CONSIGNES:
a) Dans le texte sur les tarifs douaniers, reprenez sous forme de liste à puces le paragraphe qui commence par « Il faudrait préconiser l'achat de biens locaux ». Conservez-en les faits principaux.
b) Traduisez en anglais cette phrase du texte sur les tarifs douaniers : « Notre relation avec les États-Unis et les accords de libre-échange ne seront plus jamais les mêmes ».

TEXTE FOURNI:

# # # # # # #

COMMENT L’ÉCONOMIE CANADIENNE DOIT-ELLE RÉAGIR À CES TARIFS ?

Il est important de rester calme et d'éviter de réagir impulsivement. Nous constatons les changements fréquents de position de notre nouvel ami américain, d’où l’importance de garder le cap et de développer nos propres stratégies à court, moyen et long terme afin de favoriser notre économie. Les gouvernements doivent agir pour favoriser l’ouverture de nouveaux marchés à l’exportation et faciliter l’acquisition des biens en nouant de nouvelles alliances avec d’autres pays. Notre relation avec les États-Unis et les accords de libre-échange ne seront plus jamais les mêmes. Il est essentiel de saisir cette occasion pour rassembler les divers acteurs, stimuler notre économie et aborder les enjeux importants, dont celui de la faible productivité.

COMMENT DEVONS-NOUS COMPOSER AVEC L’IMPACT DES TARIFS DOUANIERS AU NIVEAU DE L’ALIMENTATION PAR EXEMPLE ?

Il faudrait préconiser l’achat de biens locaux, tout en acceptant que le coût puisse être équivalent au prix des denrées actuellement disponibles en provenance d’autres pays. Cette équivalence de prix doit tenir compte du fait que le coût des aliments locaux n’est pas affecté par les tarifs, notamment parce que les frais de transport sont généralement plus bas que le transport longue distance. De plus, l’achat local contribue à réduire l’impact environnemental et les émissions de carbone. Les personnes ou entreprises qui désirent acquérir de telles marchandises doivent comprendre que la marchandise locale n’est pas nécessairement moins chère, mais que les coûts sont beaucoup plus prévisibles. Les RPA devraient développer les compétences de leurs équipes d’achat pour rechercher un regroupement d’achats, notamment dans le secteur alimentaire et agricole.

# # # # # # #

[Enregistrements tirés d'une collection de données]
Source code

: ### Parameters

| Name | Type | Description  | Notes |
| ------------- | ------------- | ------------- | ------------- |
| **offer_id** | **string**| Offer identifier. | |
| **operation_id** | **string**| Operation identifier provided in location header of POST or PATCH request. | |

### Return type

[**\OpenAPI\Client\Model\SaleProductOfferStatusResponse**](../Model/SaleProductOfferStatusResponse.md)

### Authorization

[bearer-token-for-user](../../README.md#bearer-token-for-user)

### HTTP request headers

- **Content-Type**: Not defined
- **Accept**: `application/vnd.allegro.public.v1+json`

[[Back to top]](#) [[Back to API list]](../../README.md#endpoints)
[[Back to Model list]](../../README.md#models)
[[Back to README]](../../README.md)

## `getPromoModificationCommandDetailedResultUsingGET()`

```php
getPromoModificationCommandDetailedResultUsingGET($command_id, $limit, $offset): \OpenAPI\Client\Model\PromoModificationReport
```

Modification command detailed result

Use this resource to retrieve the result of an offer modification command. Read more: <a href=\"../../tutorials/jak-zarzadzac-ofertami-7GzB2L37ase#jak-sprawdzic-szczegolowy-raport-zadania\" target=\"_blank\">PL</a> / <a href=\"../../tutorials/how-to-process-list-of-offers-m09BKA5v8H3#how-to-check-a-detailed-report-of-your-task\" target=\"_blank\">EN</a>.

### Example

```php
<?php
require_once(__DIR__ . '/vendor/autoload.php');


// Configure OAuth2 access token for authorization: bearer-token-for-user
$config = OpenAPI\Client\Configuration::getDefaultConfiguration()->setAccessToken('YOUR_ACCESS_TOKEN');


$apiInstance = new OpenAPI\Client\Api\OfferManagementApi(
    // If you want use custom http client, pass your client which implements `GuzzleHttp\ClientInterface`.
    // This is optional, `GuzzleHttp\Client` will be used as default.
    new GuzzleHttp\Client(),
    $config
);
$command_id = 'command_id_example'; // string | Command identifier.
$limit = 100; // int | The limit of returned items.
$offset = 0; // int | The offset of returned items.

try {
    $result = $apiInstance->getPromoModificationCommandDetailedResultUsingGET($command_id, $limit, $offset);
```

# # # # # # #

CORRIGÉ:
a)
- Privilégier l'achat de biens locaux. Il faut accepter que leur coût puisse égaler celui des denrées importées.
- Le coût des aliments locaux n'est pas touché par les tarifs, notamment parce que leurs frais de transport sont généralement plus bas que ceux du transport longue distance.
- L'achat local réduit l'impact environnemental et les émissions de carbone.
- La marchandise locale n'est pas forcément moins chère, mais ses coûts sont beaucoup plus prévisibles.
- Les RPA devraient développer les compétences de leurs équipes d'achat pour rechercher des regroupements d'achats, notamment dans le secteur alimentaire et agricole.

b) Our relationship with the United States and the free trade agreements will never be the same again.